No more haunted houses
Seeing Hallowe’en decorations still around from last Wednesday reminded me of the ghost stories from childhood days. They were always set in deserted houses on dark nights; floorboards creaked and curtains billowed in the wind. The hero of the story always went into the house when you knew he would have been much safer going home to his mum for his tea. If it was a heroine, she would always be dressed in some daft outfit, completely inappropriate for climbing through briars and searching darkened, empty buildings. The stiletto heels would either go through the rotten boards on the landing floor, or cause the heroine to stumble and fall as she sought to escape the shadowy looming menace. It was hard to take seriously heroines who went to haunted houses in red cocktail dresses.
There was no harm in the stories. They were never violent and I was always brought up to believe that the living were much more dangerous than the dead would ever be. What the stories did, though, was to suggest that certain places and certain people might be scary.
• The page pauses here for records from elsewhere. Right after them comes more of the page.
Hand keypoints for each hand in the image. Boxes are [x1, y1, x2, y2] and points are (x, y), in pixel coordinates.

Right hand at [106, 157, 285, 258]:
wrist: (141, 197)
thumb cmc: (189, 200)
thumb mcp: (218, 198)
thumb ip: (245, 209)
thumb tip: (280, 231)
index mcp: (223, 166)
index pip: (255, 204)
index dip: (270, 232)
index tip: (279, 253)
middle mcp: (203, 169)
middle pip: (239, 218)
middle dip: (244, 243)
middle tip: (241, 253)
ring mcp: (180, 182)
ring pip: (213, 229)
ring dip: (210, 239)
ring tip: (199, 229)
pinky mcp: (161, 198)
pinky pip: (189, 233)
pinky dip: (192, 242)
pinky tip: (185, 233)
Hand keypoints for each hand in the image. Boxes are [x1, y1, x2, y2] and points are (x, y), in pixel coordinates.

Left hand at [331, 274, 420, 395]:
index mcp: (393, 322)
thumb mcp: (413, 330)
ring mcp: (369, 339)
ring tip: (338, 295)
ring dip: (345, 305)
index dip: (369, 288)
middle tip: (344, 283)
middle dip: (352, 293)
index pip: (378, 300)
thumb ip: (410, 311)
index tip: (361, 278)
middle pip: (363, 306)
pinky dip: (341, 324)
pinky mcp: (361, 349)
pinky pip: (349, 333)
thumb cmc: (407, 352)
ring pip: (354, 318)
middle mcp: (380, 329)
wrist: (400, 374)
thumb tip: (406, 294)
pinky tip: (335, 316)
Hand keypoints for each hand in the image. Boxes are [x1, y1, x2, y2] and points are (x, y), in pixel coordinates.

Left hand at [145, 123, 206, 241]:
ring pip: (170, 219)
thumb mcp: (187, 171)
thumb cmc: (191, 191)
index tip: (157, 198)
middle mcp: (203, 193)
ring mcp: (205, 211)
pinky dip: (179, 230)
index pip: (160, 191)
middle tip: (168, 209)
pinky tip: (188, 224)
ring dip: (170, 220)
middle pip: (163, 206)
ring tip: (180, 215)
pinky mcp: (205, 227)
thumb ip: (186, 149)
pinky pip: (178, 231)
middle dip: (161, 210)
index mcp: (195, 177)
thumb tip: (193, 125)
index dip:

At the end of our road lived a lady called “Maggie”, now long dead. Her house stood set back from the road in a garden that was filled with briars. It was close by to other houses, but it was also very isolated, the overgrown gardens creating a strong physical barrier against the world around. I have no reason in the world to believe that Maggie was anything other than a kind and sweet old lady, but the ghost stories created an aura of mystery around the house, it was a place to quicken your stride as you went by, especially in the dark.
I wonder about Maggie, and all the other people like her who are in the shadows of our memories. It would be hard to imagine a house like it today, partly because the property prices would have made it attractive to sell and buy a nice little bungalow by th sea, and partly because, for all the faults of my generation, I think we would try harder to stop such isolation. However critical we might be of the state we’re in, most of the time social services will call to try to make sure people are safe and well; meals on wheels will try to make sure that people are fed; community health care will try to make sure that no-one is left lying sick. Neighbours will tend to intervene, even when they are not wanted.
Things are far from perfect and things still go wrong, but ghostly houses are few and far between now, and heroes in dark suits, and heroines in high heels, can happily remain in cartoon strips.
Maggie Barnard was her name, can you remember she also owned the tiny cottage just around the corner behind the village church,I must ask my Mother about her next time I’m in High Ham. And on a note of real respect I can remember being severely reprimanded by Mrs Cullen one day for calling her Maggie, ‘Its Mrs Barnard until you’re an adult’ She said.
I had forgotten her name – and that she was ‘Mrs.’ I’d also forgotten the place behind the church – I remember the amazement in the village when it sold for £9,000. She always seemed like something out of a story. Had she no family? Did she live with what she could buy at the village shop and from David Macey’s mobile shop? She was like something out of a Victorian story!
I am going up to see my Mum on Saturday and will make some enquiries and let you know.